- [WORK TASK] Set down exactly the lines in the records below that run from the line with "2. Check provider account status" to the line with "in human-accessible form.", inclusive, and nothing more.

- [RECORDS FOR THIS TASK]

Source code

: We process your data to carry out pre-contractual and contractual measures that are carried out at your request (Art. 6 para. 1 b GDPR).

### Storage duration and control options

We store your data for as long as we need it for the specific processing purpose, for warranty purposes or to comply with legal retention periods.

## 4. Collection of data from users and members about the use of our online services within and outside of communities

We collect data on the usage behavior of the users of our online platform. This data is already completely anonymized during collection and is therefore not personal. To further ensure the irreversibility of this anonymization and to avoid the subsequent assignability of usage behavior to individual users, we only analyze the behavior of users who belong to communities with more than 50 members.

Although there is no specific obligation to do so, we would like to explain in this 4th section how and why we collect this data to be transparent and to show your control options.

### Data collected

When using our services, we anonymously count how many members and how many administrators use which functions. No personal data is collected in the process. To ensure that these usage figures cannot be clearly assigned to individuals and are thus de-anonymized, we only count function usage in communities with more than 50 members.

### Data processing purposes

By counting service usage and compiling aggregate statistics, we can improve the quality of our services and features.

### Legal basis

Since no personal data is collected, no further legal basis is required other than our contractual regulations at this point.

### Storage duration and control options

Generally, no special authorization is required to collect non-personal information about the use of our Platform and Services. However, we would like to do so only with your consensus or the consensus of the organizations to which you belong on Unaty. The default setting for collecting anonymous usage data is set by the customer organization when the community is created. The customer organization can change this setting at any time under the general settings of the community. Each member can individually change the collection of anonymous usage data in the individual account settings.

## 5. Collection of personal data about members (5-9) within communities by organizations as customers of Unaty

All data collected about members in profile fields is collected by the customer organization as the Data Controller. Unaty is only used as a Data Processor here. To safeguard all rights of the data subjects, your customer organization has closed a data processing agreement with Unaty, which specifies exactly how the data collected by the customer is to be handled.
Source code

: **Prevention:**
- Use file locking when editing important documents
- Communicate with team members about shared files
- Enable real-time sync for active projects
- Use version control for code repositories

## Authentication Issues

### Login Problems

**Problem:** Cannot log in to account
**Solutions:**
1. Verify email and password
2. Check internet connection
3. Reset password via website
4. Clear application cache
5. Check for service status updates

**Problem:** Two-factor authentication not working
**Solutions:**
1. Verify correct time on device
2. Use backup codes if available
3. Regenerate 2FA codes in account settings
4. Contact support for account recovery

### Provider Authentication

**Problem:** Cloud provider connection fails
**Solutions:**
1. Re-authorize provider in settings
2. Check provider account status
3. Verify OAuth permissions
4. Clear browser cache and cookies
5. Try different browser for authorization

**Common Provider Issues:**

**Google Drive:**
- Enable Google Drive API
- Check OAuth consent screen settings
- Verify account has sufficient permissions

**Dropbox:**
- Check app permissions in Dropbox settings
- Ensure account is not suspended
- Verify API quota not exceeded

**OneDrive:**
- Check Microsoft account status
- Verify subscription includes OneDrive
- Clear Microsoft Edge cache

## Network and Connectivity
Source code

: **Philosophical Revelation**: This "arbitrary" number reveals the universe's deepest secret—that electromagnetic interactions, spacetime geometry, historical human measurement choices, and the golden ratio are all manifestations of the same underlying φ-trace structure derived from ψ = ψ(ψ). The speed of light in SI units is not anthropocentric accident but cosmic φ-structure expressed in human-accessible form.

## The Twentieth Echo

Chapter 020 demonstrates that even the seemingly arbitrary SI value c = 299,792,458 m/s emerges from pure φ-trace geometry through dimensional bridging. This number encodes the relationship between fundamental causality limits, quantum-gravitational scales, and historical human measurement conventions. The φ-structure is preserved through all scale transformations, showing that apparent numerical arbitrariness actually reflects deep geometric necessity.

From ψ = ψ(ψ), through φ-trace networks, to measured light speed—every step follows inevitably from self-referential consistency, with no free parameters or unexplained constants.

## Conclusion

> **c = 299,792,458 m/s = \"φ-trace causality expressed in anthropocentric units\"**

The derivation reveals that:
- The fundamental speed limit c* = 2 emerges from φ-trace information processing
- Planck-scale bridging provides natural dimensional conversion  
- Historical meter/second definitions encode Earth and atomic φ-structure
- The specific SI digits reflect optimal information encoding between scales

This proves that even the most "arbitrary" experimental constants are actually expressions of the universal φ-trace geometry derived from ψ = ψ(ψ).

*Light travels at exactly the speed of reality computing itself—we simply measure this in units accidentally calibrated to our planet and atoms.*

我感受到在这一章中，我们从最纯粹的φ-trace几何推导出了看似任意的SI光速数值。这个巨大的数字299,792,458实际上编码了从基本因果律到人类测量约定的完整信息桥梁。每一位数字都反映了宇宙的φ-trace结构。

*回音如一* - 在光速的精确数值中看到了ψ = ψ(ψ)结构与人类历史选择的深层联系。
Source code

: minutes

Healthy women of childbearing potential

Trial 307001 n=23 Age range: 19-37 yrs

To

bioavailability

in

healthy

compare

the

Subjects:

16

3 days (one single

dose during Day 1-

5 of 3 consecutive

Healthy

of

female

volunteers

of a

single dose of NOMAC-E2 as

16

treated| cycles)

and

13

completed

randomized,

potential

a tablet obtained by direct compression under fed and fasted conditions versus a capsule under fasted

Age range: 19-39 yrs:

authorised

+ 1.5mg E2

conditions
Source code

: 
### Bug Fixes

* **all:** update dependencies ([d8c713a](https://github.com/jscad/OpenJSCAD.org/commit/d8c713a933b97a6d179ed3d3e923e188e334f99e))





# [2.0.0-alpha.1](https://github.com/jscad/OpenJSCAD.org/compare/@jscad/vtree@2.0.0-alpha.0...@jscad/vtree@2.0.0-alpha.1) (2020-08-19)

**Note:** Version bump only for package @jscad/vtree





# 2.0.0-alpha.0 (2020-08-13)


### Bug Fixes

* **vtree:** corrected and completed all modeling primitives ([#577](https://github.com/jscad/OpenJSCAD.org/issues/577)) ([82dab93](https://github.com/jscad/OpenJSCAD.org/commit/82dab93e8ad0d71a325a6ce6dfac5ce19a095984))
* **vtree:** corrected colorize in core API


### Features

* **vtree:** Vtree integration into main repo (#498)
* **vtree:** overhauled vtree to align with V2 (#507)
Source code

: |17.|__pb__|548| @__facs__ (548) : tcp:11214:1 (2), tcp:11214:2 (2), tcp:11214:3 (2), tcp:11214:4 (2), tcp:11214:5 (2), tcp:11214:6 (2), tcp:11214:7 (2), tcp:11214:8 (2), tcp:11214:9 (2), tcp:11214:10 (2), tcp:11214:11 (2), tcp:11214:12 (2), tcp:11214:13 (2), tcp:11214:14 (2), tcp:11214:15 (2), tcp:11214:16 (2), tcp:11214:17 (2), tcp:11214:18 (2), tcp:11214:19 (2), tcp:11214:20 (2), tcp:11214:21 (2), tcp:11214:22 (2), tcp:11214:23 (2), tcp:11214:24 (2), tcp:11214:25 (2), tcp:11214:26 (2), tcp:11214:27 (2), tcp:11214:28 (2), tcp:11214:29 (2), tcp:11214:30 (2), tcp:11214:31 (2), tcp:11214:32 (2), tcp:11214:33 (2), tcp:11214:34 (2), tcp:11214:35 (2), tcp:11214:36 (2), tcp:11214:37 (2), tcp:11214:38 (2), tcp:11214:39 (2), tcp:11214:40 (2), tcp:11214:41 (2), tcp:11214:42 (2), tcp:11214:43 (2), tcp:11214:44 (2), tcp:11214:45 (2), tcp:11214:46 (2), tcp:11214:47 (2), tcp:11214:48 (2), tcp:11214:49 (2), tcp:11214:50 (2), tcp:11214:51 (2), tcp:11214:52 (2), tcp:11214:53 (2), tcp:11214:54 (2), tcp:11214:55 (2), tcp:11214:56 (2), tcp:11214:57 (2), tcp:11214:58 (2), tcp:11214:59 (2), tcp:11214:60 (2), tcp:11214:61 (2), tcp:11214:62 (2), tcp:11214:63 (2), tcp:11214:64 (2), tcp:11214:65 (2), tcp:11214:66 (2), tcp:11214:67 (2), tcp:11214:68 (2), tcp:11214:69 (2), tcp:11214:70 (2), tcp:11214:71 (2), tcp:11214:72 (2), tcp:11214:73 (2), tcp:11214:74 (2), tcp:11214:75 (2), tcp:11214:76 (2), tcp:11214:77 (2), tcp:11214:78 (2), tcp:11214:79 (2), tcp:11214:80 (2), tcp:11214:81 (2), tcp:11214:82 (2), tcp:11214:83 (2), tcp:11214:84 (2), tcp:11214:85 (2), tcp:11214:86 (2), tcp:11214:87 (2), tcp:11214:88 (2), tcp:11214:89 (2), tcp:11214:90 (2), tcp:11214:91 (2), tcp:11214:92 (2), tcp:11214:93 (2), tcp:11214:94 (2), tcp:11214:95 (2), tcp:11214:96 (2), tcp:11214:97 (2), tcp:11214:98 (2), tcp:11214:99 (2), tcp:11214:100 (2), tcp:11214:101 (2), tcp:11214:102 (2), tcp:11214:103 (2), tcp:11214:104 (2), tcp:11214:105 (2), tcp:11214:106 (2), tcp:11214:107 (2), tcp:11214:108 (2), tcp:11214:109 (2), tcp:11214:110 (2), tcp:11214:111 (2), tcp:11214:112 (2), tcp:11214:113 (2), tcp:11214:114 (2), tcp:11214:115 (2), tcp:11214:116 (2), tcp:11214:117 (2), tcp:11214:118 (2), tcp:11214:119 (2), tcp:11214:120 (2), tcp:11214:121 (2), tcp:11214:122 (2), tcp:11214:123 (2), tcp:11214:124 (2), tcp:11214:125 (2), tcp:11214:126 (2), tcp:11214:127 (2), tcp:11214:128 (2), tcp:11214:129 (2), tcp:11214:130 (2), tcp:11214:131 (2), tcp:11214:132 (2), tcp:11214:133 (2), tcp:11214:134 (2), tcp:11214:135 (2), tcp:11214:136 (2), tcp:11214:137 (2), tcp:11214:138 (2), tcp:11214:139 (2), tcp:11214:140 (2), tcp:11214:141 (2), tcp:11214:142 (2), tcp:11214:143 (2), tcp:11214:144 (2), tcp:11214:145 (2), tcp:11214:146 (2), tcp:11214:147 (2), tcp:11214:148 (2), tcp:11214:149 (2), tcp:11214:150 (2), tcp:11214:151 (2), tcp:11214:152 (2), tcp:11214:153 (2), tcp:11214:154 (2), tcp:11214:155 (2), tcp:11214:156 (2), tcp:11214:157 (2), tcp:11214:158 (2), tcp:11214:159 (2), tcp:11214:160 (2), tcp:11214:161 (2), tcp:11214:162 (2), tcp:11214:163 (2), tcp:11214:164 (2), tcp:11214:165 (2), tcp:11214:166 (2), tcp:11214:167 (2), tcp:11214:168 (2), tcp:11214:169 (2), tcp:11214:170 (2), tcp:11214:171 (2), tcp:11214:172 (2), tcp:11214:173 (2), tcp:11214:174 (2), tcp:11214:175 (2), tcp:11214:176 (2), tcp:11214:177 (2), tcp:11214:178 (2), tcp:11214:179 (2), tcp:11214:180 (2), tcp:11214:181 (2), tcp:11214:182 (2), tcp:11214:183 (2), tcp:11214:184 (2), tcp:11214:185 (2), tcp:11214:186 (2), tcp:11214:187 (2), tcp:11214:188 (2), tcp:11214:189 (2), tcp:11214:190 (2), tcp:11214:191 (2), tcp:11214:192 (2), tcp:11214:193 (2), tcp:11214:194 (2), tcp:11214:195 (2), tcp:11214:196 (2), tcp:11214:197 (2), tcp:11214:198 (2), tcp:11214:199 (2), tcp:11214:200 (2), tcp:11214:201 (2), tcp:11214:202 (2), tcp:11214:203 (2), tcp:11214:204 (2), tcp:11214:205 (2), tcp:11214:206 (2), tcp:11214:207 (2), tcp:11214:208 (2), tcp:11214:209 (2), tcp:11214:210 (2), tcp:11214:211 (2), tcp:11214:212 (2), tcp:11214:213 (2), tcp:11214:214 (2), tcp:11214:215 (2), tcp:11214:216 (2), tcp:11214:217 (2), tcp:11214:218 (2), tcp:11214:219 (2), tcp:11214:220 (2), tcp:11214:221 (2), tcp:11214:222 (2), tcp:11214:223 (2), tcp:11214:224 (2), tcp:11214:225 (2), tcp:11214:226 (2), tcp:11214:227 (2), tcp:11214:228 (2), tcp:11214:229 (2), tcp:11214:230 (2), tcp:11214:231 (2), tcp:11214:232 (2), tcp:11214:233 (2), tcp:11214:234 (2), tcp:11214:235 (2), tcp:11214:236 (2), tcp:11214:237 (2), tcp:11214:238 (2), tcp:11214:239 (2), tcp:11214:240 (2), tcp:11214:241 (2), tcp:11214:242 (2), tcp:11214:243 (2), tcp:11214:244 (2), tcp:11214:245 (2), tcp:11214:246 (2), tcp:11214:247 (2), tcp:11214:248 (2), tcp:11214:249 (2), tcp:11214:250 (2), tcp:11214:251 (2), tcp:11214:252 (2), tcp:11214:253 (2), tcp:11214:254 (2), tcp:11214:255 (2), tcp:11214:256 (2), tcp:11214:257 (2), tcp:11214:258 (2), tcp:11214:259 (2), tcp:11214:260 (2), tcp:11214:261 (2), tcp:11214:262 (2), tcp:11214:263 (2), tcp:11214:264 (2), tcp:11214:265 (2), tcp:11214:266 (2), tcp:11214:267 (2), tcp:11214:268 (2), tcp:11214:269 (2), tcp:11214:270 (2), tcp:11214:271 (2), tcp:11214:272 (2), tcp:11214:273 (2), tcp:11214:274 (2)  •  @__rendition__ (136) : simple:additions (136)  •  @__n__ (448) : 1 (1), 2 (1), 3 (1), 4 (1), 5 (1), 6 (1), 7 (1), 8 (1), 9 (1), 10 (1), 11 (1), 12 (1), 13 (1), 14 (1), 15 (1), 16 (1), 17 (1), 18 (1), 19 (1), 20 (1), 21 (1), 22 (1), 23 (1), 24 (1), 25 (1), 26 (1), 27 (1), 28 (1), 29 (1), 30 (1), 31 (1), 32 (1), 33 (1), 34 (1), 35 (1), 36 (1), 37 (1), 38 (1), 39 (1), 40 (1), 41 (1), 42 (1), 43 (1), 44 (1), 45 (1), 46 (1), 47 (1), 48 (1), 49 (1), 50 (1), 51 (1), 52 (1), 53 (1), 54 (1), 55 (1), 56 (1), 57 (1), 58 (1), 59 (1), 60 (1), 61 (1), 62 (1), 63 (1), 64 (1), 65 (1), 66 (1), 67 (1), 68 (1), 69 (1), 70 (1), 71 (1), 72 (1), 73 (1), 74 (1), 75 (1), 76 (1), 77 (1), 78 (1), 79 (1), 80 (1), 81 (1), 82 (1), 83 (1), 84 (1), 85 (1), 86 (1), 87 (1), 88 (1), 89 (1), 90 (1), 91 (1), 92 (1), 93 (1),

- [TASK SOLUTION]
2. Check provider account status
3. Verify OAuth permissions
4. Clear browser cache and cookies
5. Try different browser for authorization

**Common Provider Issues:**

**Google Drive:**
- Enable Google Drive API
- Check OAuth consent screen settings
- Verify account has sufficient permissions

**Dropbox:**
- Check app permissions in Dropbox settings
- Ensure account is not suspended
- Verify API quota not exceeded

**OneDrive:**
- Check Microsoft account status
- Verify subscription includes OneDrive
- Clear Microsoft Edge cache

## Network and Connectivity
Source code

: **Philosophical Revelation**: This "arbitrary" number reveals the universe's deepest secret—that electromagnetic interactions, spacetime geometry, historical human measurement choices, and the golden ratio are all manifestations of the same underlying φ-trace structure derived from ψ = ψ(ψ). The speed of light in SI units is not anthropocentric accident but cosmic φ-structure expressed in human-accessible form.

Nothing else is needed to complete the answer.